When you get through analyzing this you stand where Christians have always stood, face to face with a choice: whether to take the subjectivity of human wisdom, or the authority of the Son of God. It is one or the other. Was Jesus right, or were the critics right? It is either Christ or the critics. It always has been and always will be. I, for one, do not think there is any reason to even debate the matter. I believe the Lord Jesus Christ stands as authority in every realm in which he speaks. When we consider the extent and nature of his authority, his knowledge of the world in which we live and of the human race and the mind of man and contrast these with the puny, finite knowledge of struggling, sinful human beings who "see through a glass darkly" (1 Corinthians 13:12 KJV), and who understand little of what they see, I find there is no real comparison at all. This is why we must take these passages literally as they are, and treat them as historic accounts which are given to us to open to our understanding the problems we are daily facing. When we do, we discover they unfold to us great and marvelous truths that help us to grasp and understand life, and to rise in victory over the problems that beset us, and the forces that oppose us.
May I therefore urge you, in reading these passages, to do as the Lord Jesus reminded us, to take the place of a little child who is simply listening, carefully, quietly, to what he is told, thoughtfully investigating these things, and not questioning whether they are right or wrong, whether they are historical or unhistorical. There are no minds capable of establishing that today and there is no evidence capable of disproving it. If we settle that, we can come to these accounts, read them carefully through, and open our minds to the teaching of the Holy Spirit so that we might grasp these great and hidden things, remembering that as we come to know the truth about ourselves and the world in which we live, that truth will increasingly set us free.
This is what is so glorious about Christmas, the truth of the coming of the Son of God. It is the truth of the babe in the manger of Bethlehem, the truth that here was God wrapped in flesh, incarnate Deity, God become flesh. What has this done to the world? What hope it has brought into despair, what light it has brought into the somberness of life, what joy and peace it has brought to the human heart as we have understood by that simple story that God loves us as a race, fallen as we are, despicable as we are; God loves us and has come to be one with us that he might through the process of redemption, at great cost to himself, draw us back to himself to divest us of all our errors, our weakness, our folly, and our shame, and to clothe us anew in the proper garments of humanity and make us what he intended man to be in the very beginning.
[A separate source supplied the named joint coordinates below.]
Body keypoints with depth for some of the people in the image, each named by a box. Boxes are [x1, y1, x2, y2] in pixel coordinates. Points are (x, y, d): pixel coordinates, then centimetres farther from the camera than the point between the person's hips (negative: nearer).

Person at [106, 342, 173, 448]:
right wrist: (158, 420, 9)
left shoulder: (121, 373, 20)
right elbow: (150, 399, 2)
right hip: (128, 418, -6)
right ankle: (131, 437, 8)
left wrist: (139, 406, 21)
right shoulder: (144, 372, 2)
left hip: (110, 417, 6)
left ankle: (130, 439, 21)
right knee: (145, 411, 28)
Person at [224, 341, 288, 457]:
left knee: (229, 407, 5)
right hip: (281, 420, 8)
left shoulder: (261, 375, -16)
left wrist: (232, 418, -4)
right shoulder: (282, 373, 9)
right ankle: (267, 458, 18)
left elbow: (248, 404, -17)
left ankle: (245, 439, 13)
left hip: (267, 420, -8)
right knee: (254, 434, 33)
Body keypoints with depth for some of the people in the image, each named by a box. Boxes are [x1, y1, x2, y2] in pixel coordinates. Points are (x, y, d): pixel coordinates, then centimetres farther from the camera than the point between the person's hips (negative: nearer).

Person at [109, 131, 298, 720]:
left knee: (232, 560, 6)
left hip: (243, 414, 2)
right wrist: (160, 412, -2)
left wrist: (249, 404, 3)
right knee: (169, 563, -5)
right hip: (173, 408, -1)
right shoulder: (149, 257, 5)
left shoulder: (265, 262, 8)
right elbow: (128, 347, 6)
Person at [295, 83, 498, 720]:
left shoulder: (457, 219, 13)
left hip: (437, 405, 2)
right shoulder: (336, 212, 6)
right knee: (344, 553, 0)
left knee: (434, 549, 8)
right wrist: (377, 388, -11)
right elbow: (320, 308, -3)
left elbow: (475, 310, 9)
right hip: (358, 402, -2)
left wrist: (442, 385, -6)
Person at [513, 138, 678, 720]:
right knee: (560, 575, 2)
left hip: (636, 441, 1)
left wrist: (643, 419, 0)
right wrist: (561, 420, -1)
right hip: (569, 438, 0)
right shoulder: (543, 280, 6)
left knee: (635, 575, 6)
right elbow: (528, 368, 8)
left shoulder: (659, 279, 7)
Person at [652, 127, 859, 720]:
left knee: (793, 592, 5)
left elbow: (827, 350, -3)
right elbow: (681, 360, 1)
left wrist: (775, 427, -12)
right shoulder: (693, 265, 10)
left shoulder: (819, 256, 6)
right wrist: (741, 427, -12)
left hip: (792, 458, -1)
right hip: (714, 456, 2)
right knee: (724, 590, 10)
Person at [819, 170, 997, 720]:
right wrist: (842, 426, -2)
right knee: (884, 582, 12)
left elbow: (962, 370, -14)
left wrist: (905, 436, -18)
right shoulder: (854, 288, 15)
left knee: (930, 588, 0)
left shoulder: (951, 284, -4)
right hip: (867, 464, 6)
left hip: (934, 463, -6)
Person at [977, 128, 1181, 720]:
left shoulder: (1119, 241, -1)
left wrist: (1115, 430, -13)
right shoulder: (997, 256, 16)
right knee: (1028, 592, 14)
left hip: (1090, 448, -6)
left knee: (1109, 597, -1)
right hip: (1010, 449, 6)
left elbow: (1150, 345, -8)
That is what truth does.
May God grant therefore that we will come to these stories, whether in the Old Testament or the New, understanding that here is truth that can set us free.
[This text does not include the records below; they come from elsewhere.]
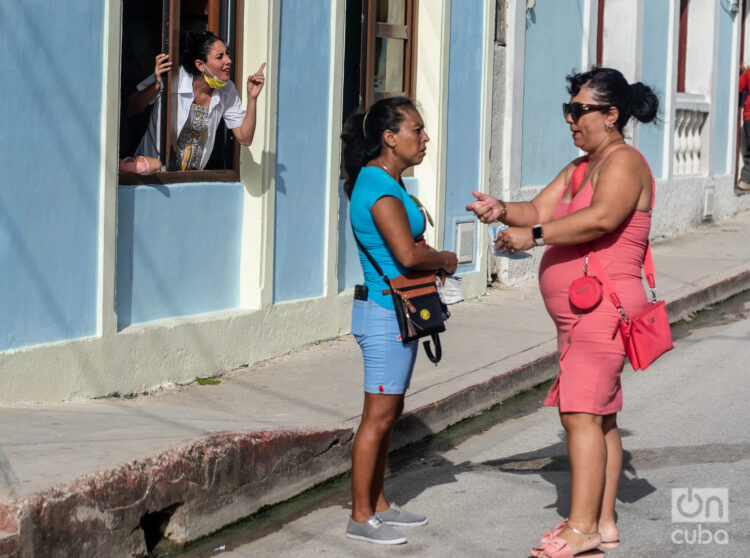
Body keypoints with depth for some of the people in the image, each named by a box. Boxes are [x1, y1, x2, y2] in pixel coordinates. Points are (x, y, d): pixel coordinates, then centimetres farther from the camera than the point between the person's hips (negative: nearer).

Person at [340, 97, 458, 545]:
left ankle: (378, 504, 25)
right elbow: (407, 255, -28)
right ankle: (361, 517, 1)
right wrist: (444, 259, -9)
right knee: (379, 416, -5)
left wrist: (429, 256, 6)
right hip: (385, 312, -10)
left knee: (390, 413, 16)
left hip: (399, 311, 10)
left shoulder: (387, 183, 13)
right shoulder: (380, 188, -19)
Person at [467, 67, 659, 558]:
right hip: (580, 315, 10)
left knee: (582, 412, -14)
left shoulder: (624, 163, -12)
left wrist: (533, 236, -28)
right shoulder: (580, 168, 19)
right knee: (599, 416, 11)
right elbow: (539, 211, 12)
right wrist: (504, 211, -9)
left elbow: (602, 218, -28)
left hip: (605, 309, -10)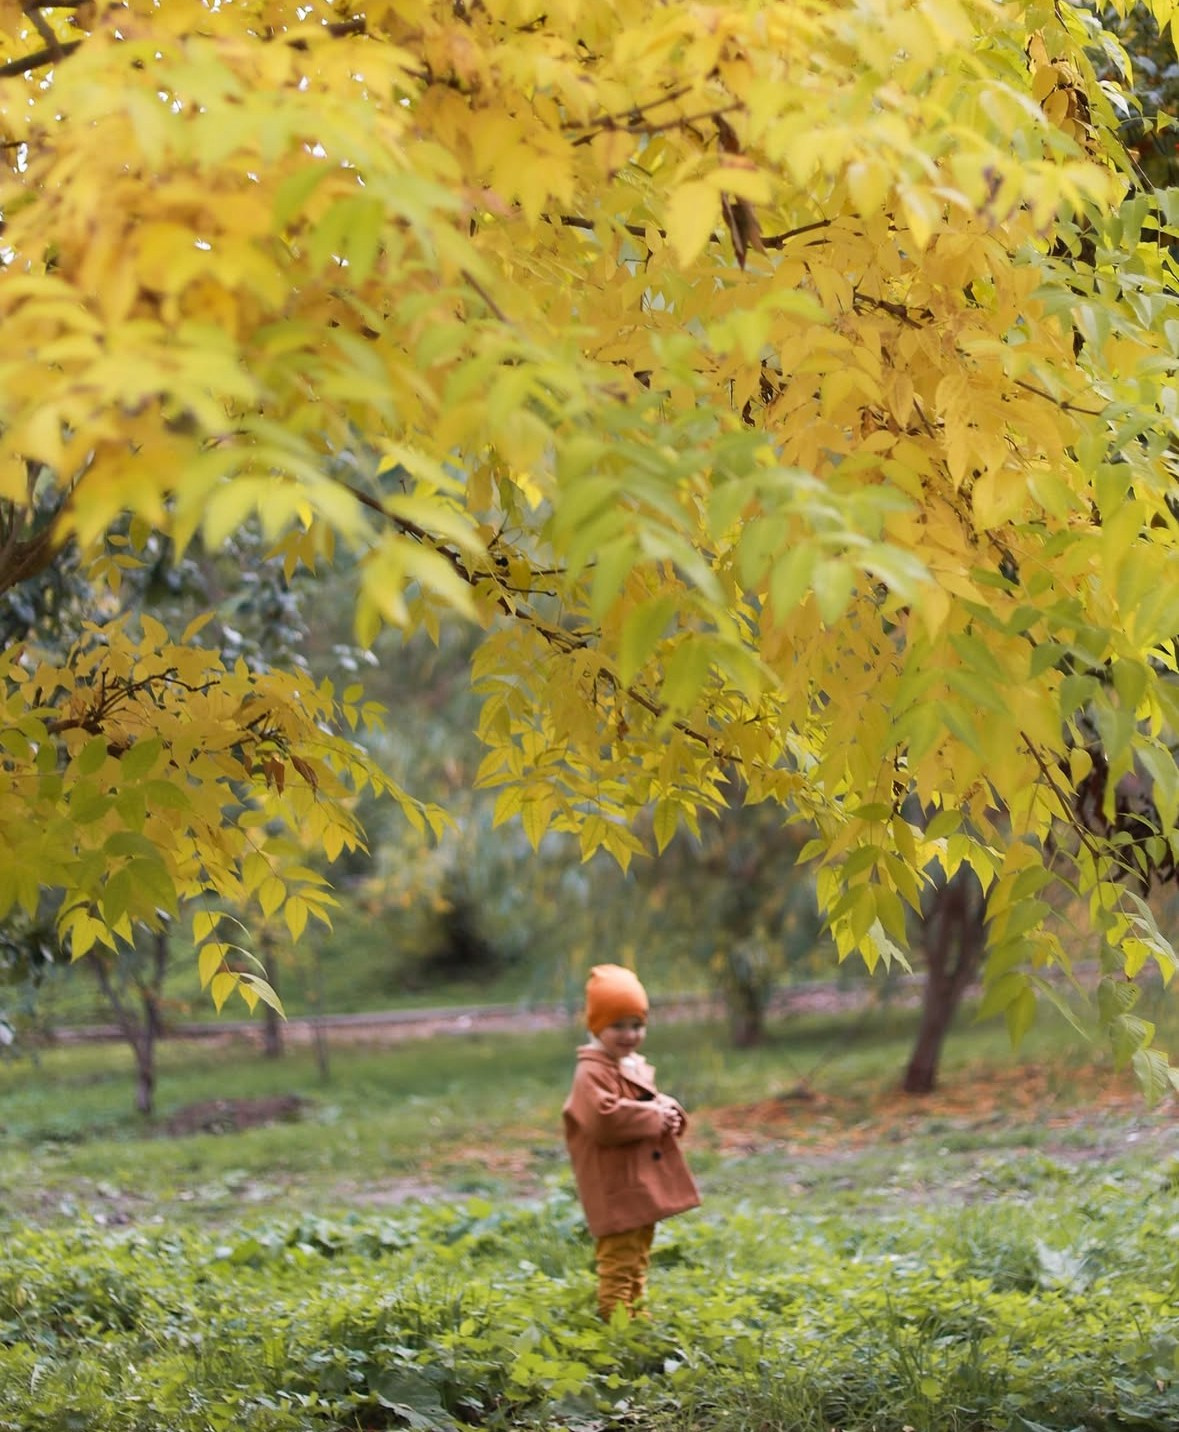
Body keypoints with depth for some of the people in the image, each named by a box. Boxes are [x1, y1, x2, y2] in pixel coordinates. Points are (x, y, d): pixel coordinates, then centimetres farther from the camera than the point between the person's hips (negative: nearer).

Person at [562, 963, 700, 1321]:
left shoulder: (637, 1067, 15)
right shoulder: (592, 1073, -15)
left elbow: (653, 1107, 24)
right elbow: (604, 1119, -29)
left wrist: (670, 1113, -1)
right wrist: (653, 1116, -20)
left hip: (645, 1183, 10)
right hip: (616, 1189, -10)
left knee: (637, 1261, 19)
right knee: (618, 1263, -8)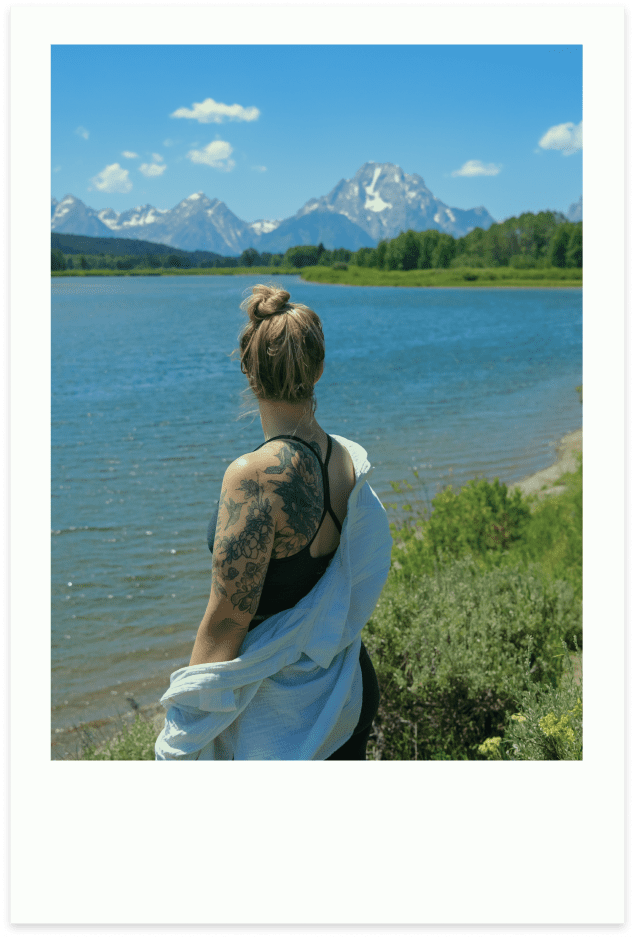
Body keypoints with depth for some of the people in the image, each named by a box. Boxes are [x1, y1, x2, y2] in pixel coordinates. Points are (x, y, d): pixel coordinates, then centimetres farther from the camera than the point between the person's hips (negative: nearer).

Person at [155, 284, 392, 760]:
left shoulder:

We thank you, our Holy Father, for these stories. We pray for a childlike mind which will trust and believe and be always ready to be instructed, which will quietly listen with an open responsive heart, ready to obey as truth becomes apparent and applicable to our situation. We thank you for the One who has come to speak the truth, who declared himself to be the truth, and who came to reveal One with whom there is no deceit, no lie, no variation, no changeability, through all the passing centuries. What a great foundation our faith rests upon in this Holy One. We pray that at this Christmas season, any who have never found him as an individual Savior, as a Lord, as a Redeemer, as the One who can buy them back and put them back into usefulness again, may allow him to enter their hearts and to disburse in that heart the love, warmth, grace and truth that is his alone to give. We ask in his name, Amen.